**EXERCISE INSTRUCTIONS:** Reproduce every text line of all the entries below word for word, omitting the pictures.

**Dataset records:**
— start —
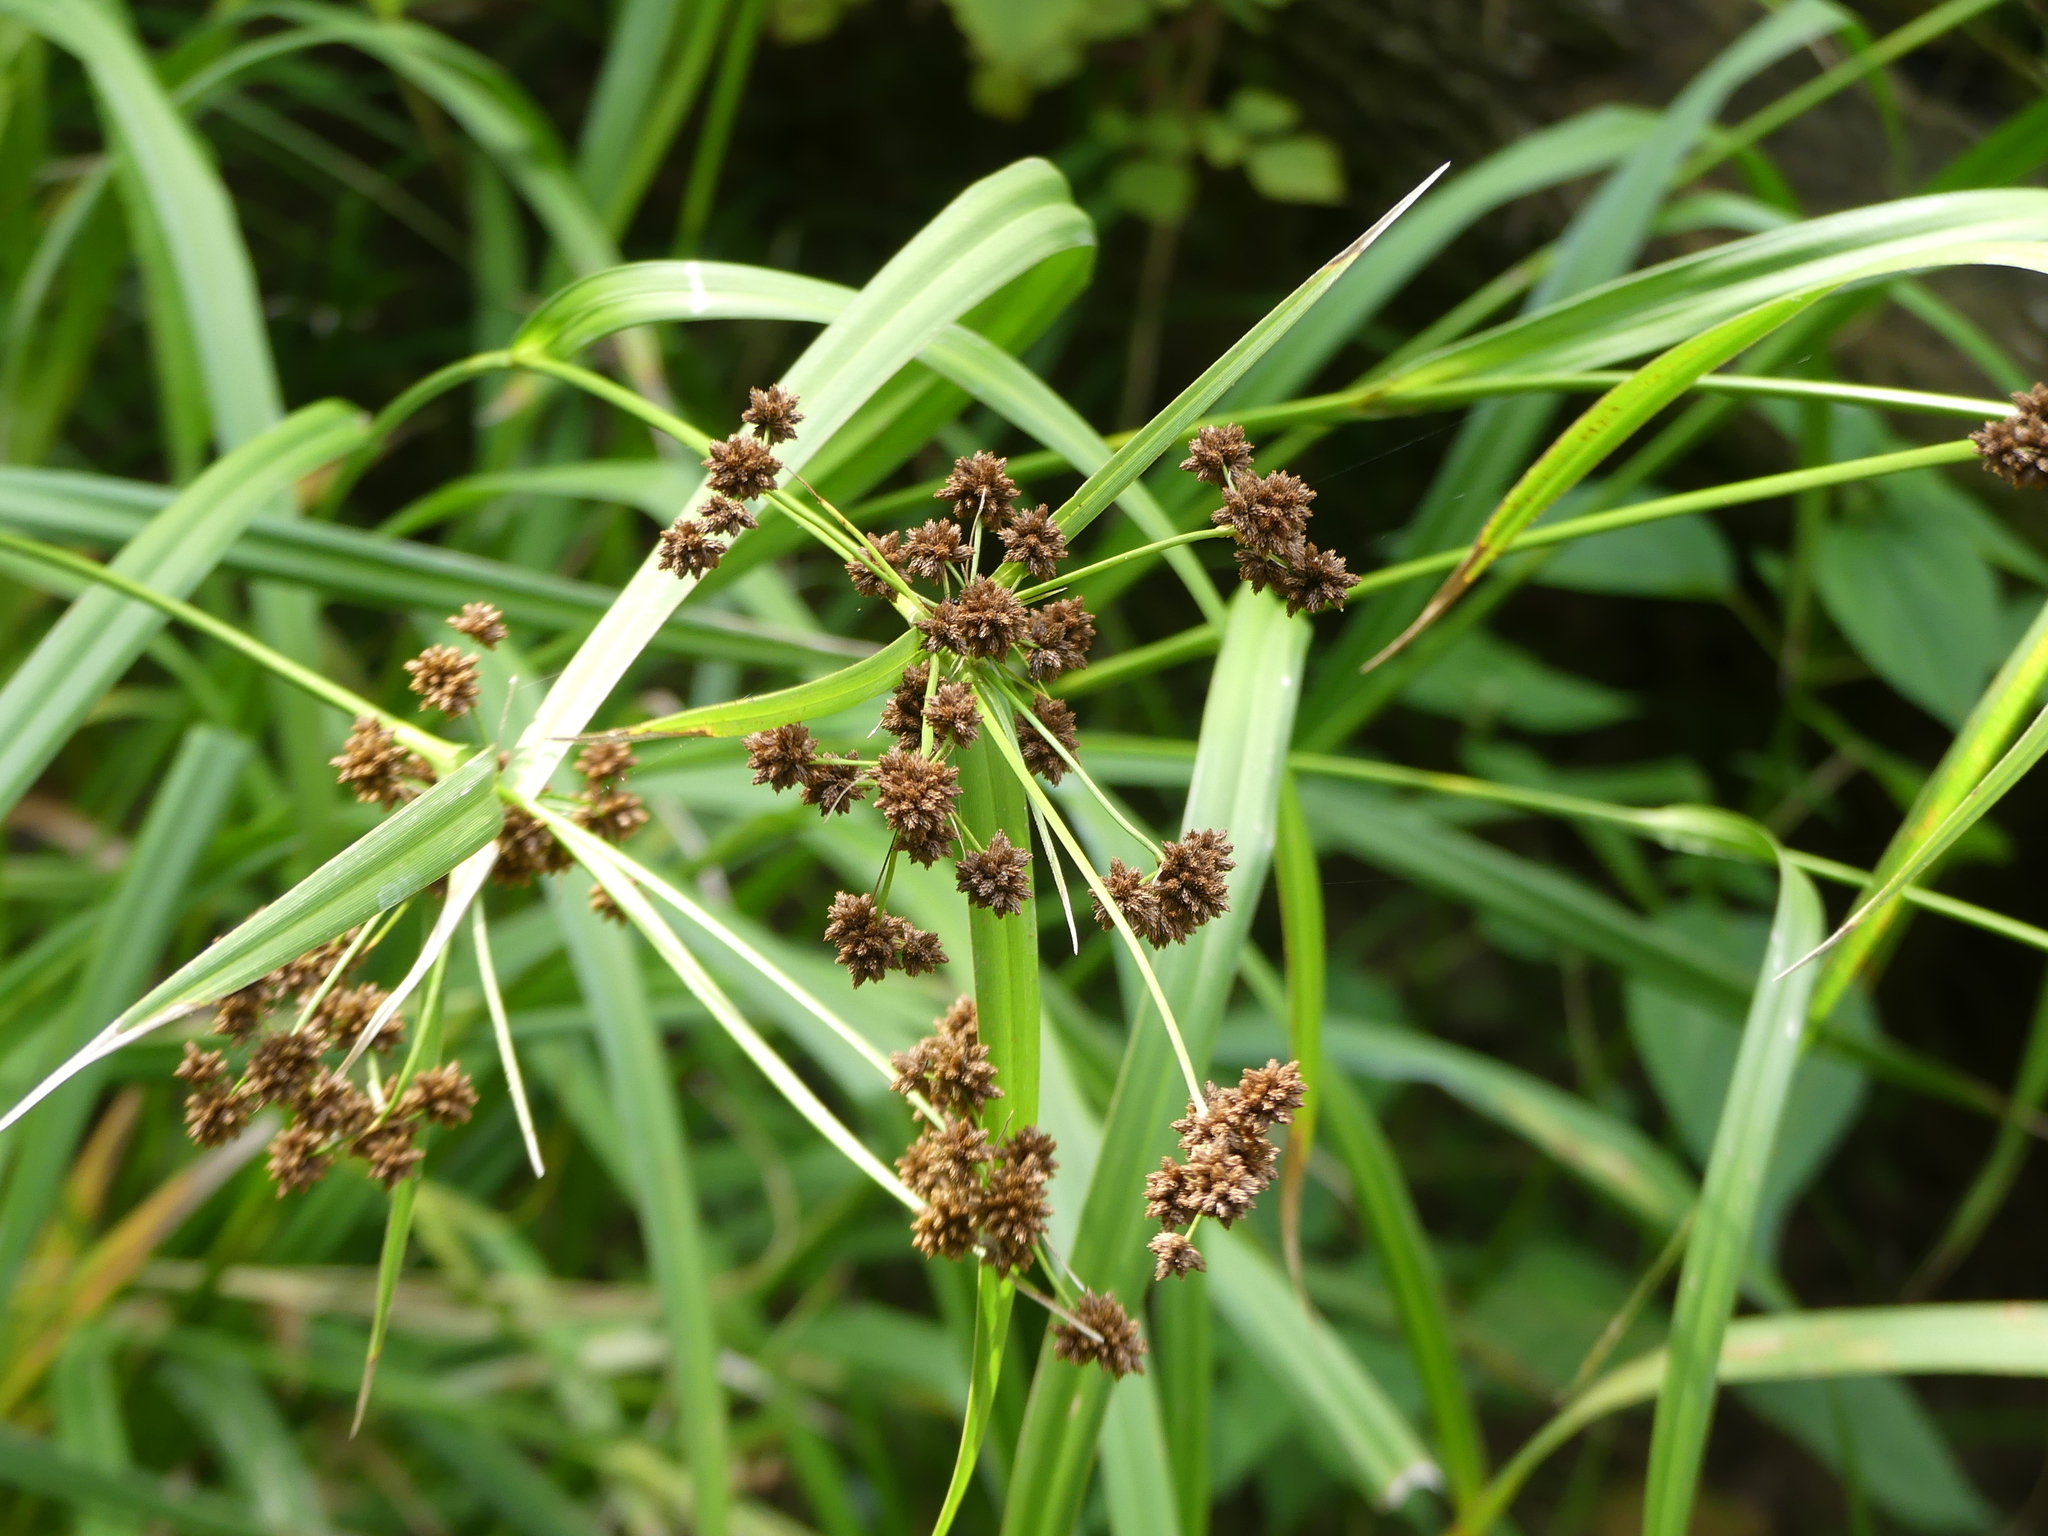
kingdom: Plantae
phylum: Tracheophyta
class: Liliopsida
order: Poales
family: Cyperaceae
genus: Scirpus
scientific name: Scirpus atrovirens
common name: Black bulrush
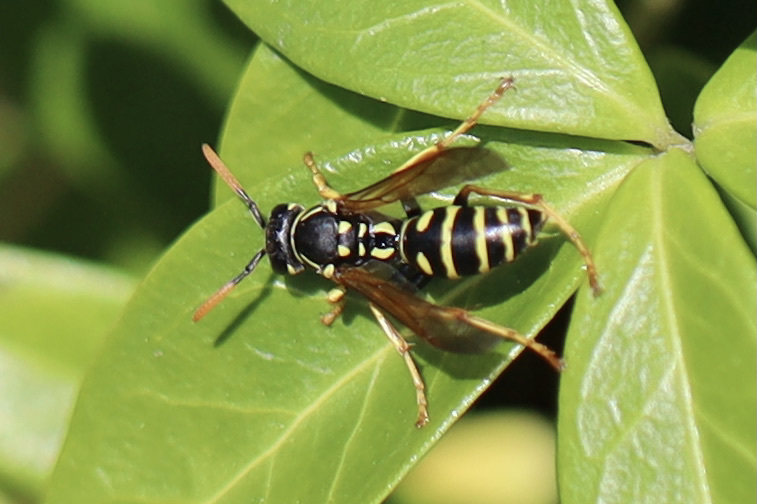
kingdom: Animalia
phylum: Arthropoda
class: Insecta
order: Hymenoptera
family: Eumenidae
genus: Polistes
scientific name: Polistes dominula
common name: Paper wasp
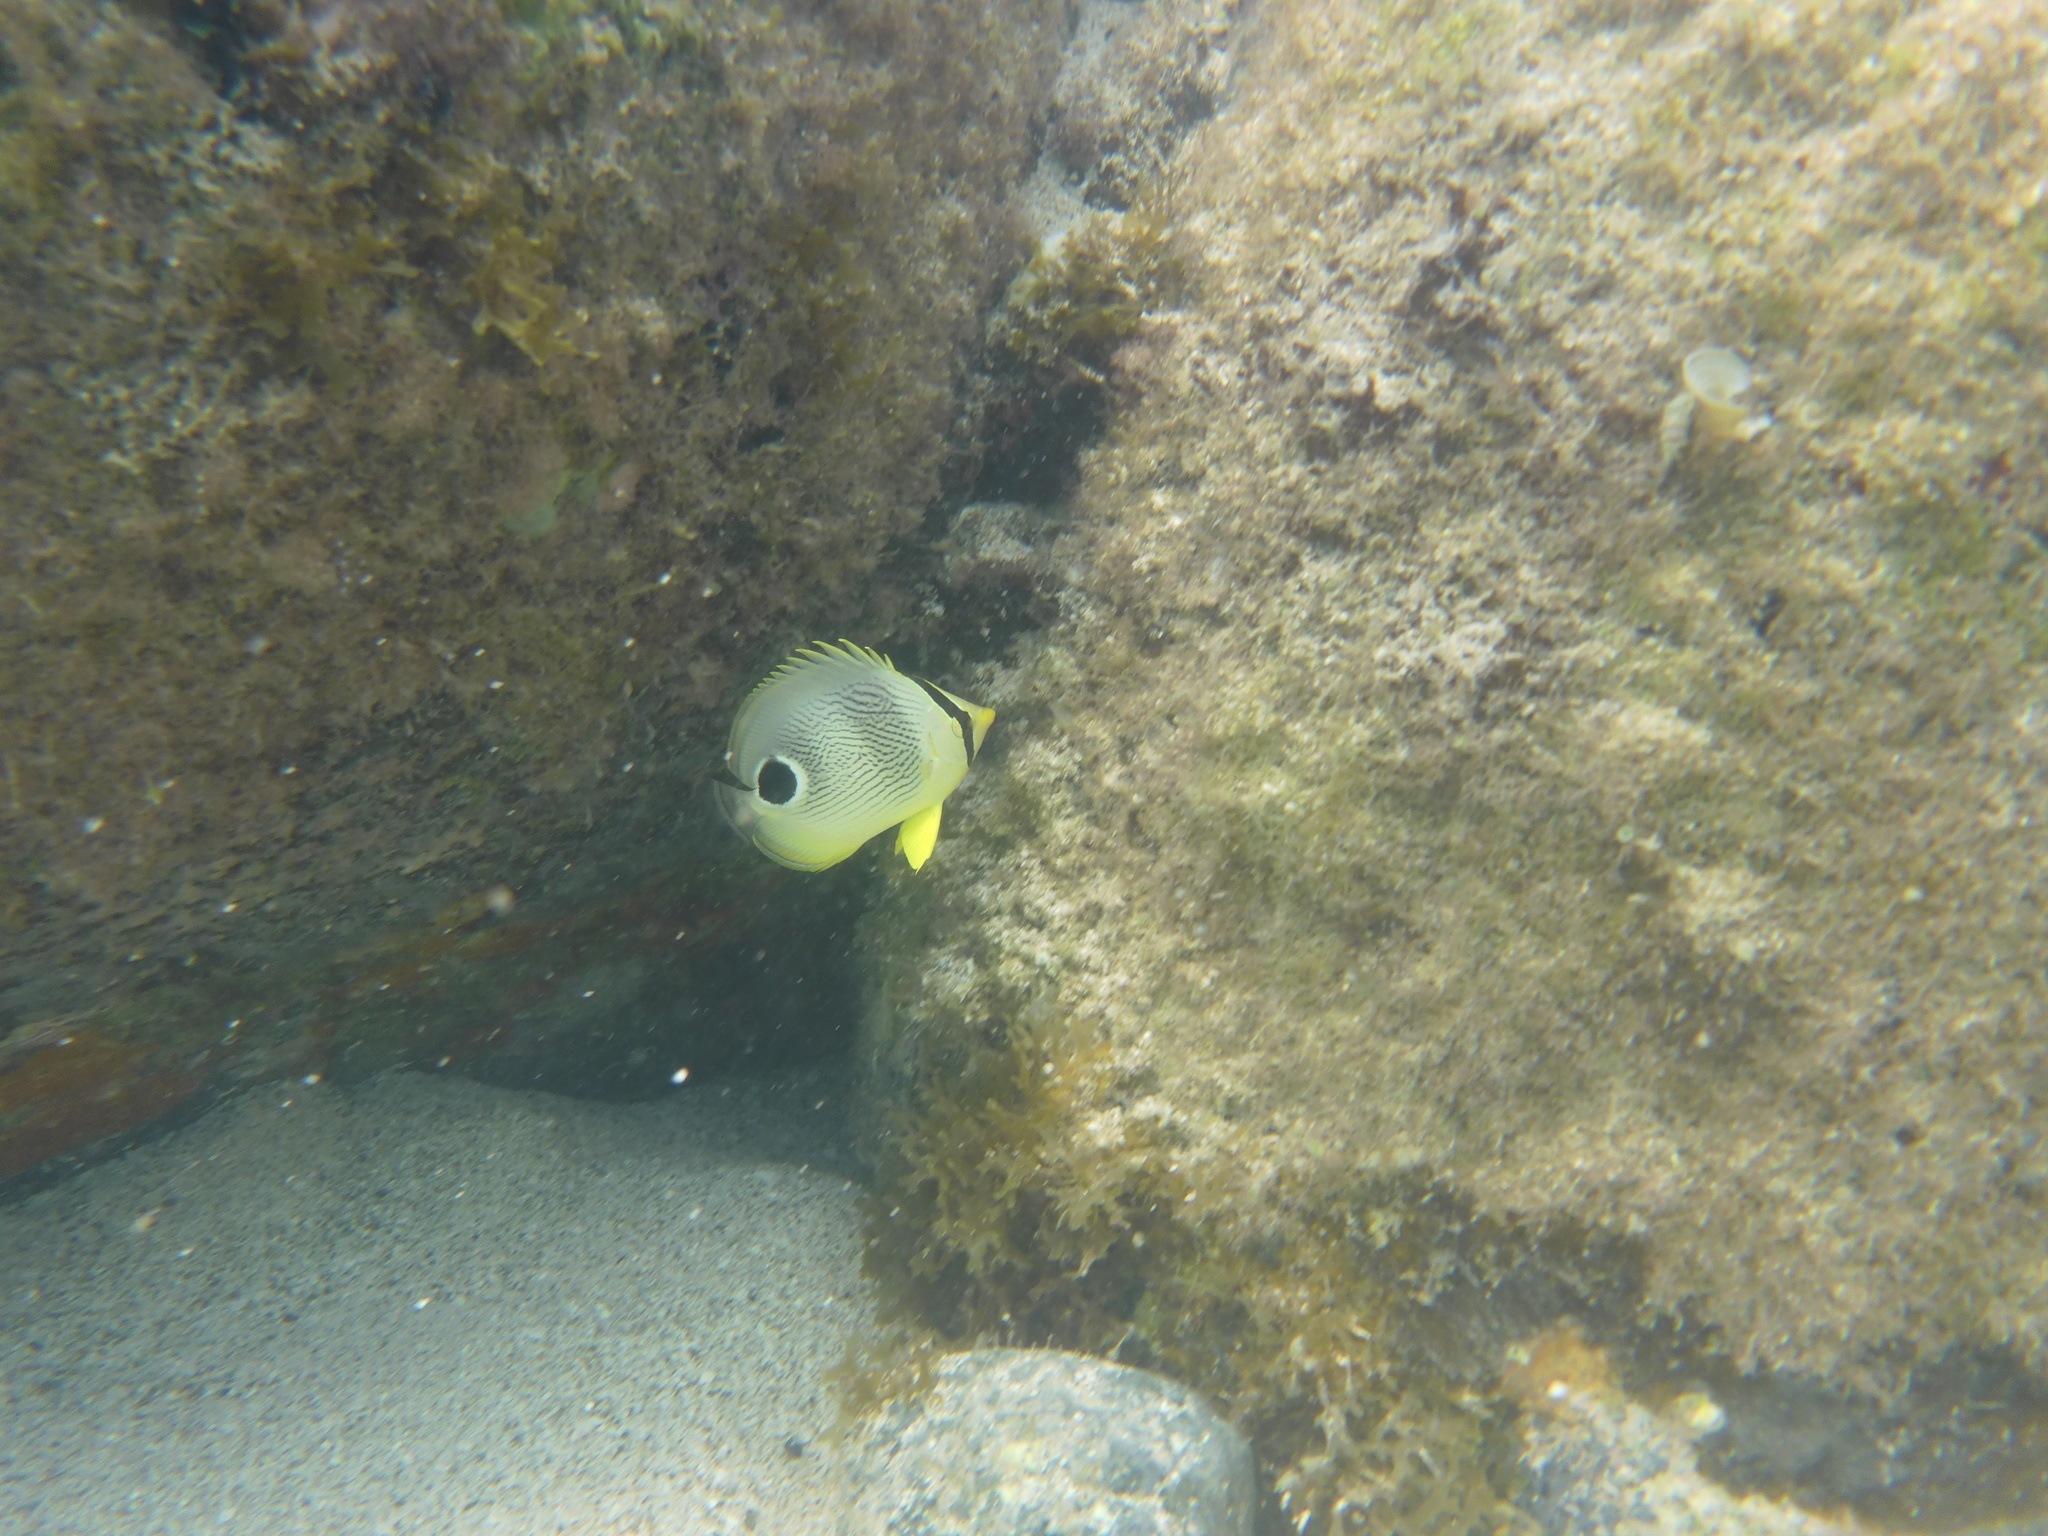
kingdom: Animalia
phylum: Chordata
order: Perciformes
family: Chaetodontidae
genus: Chaetodon
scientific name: Chaetodon capistratus
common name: Kete
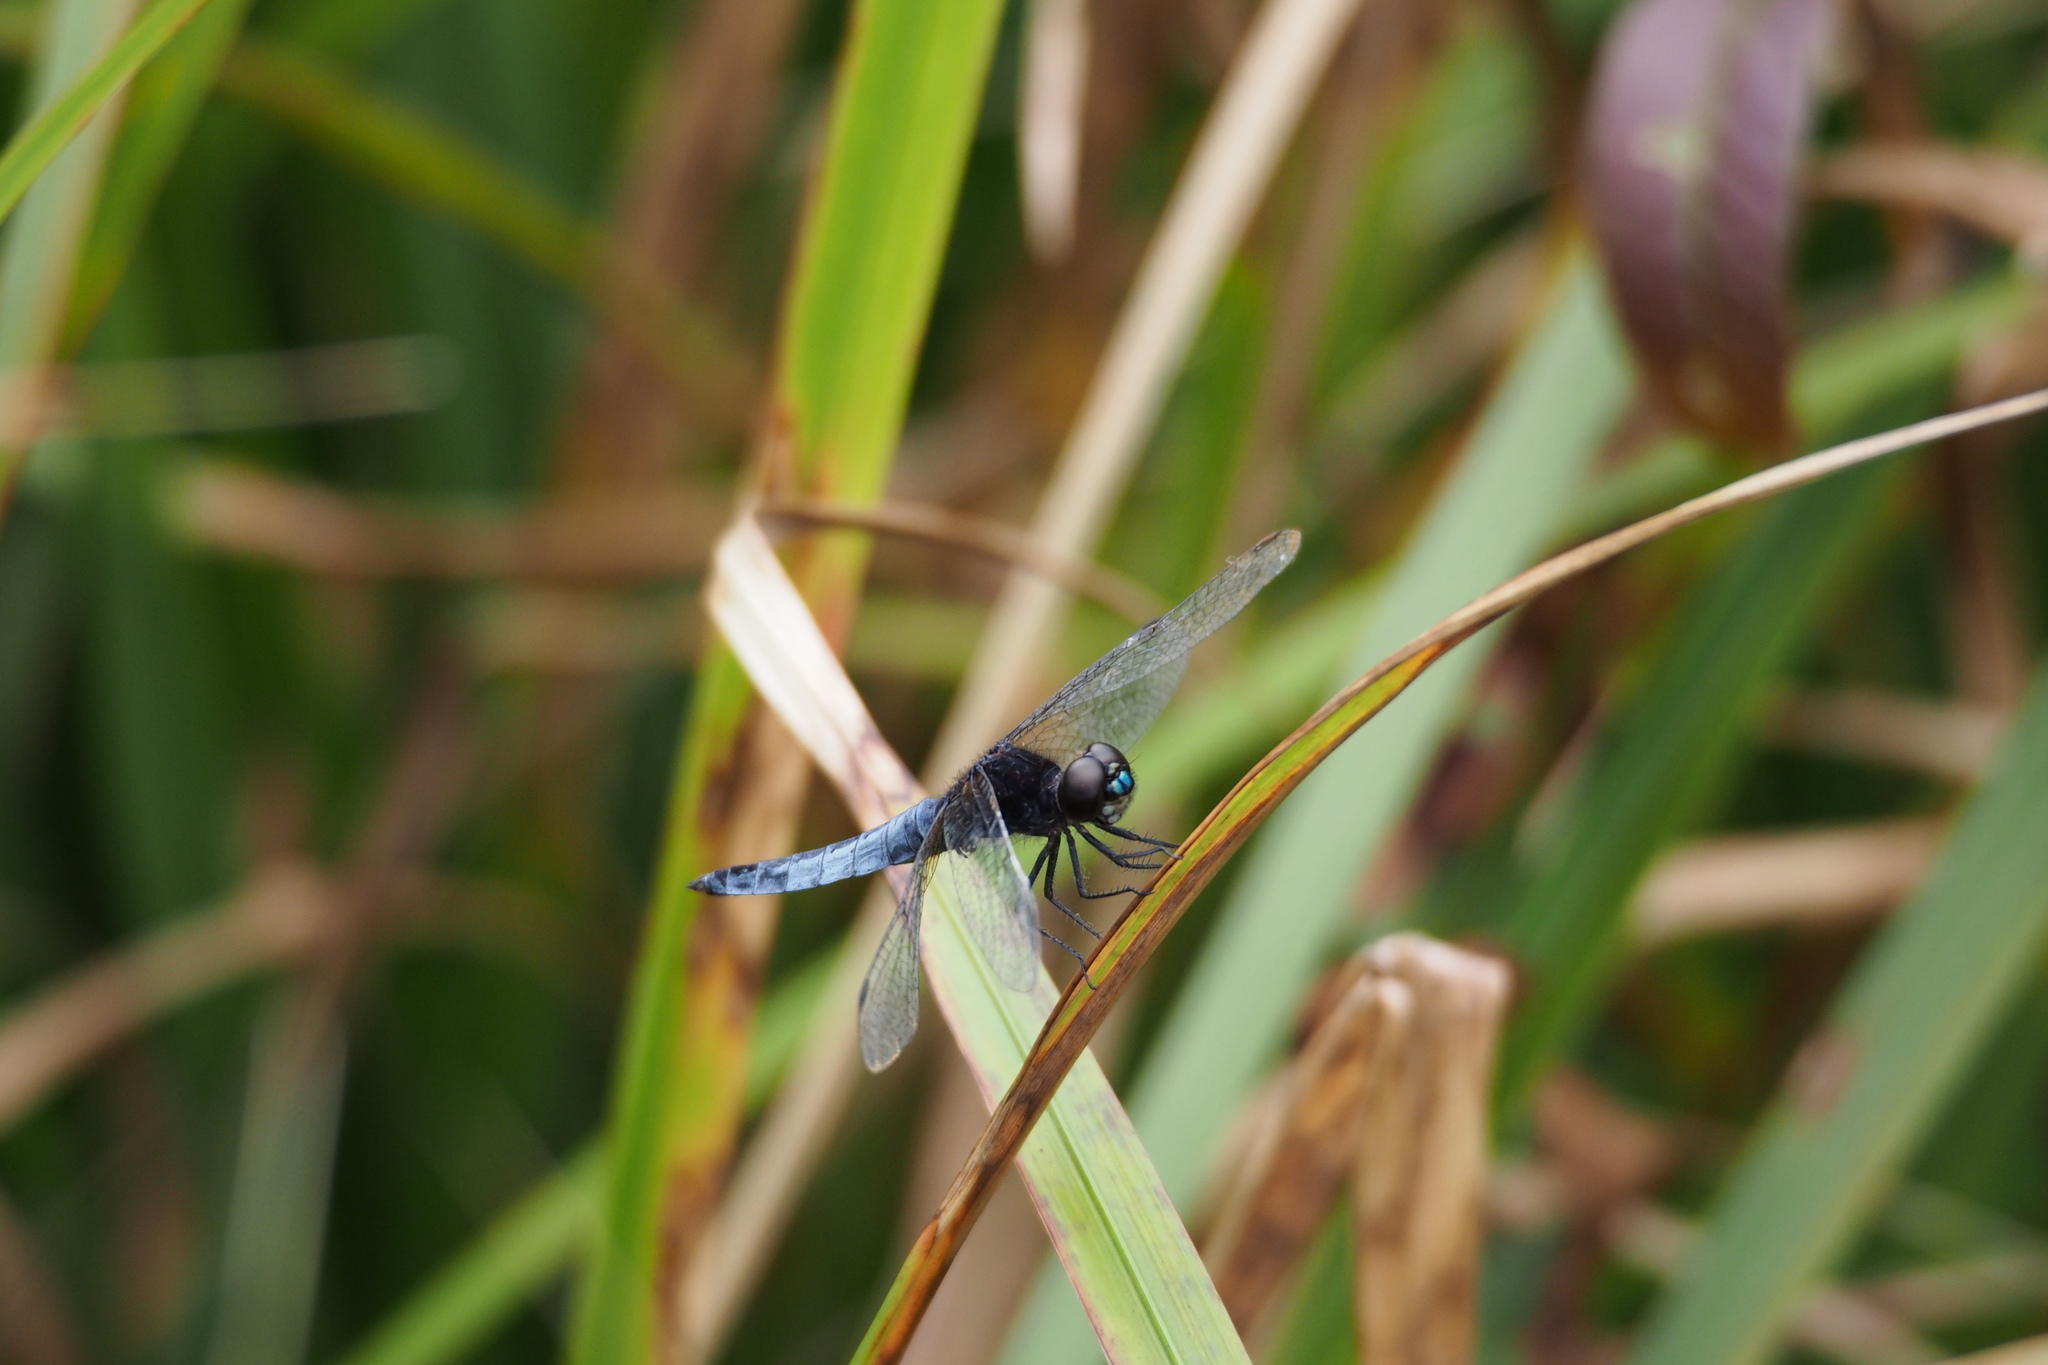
— end —
**RESPONSE:**
kingdom: Plantae
phylum: Tracheophyta
class: Liliopsida
order: Poales
family: Cyperaceae
genus: Scirpus
scientific name: Scirpus atrovirens
common name: Black bulrush
kingdom: Animalia
phylum: Arthropoda
class: Insecta
order: Hymenoptera
family: Eumenidae
genus: Polistes
scientific name: Polistes dominula
common name: Paper wasp
kingdom: Animalia
phylum: Chordata
order: Perciformes
family: Chaetodontidae
genus: Chaetodon
scientific name: Chaetodon capistratus
common name: Kete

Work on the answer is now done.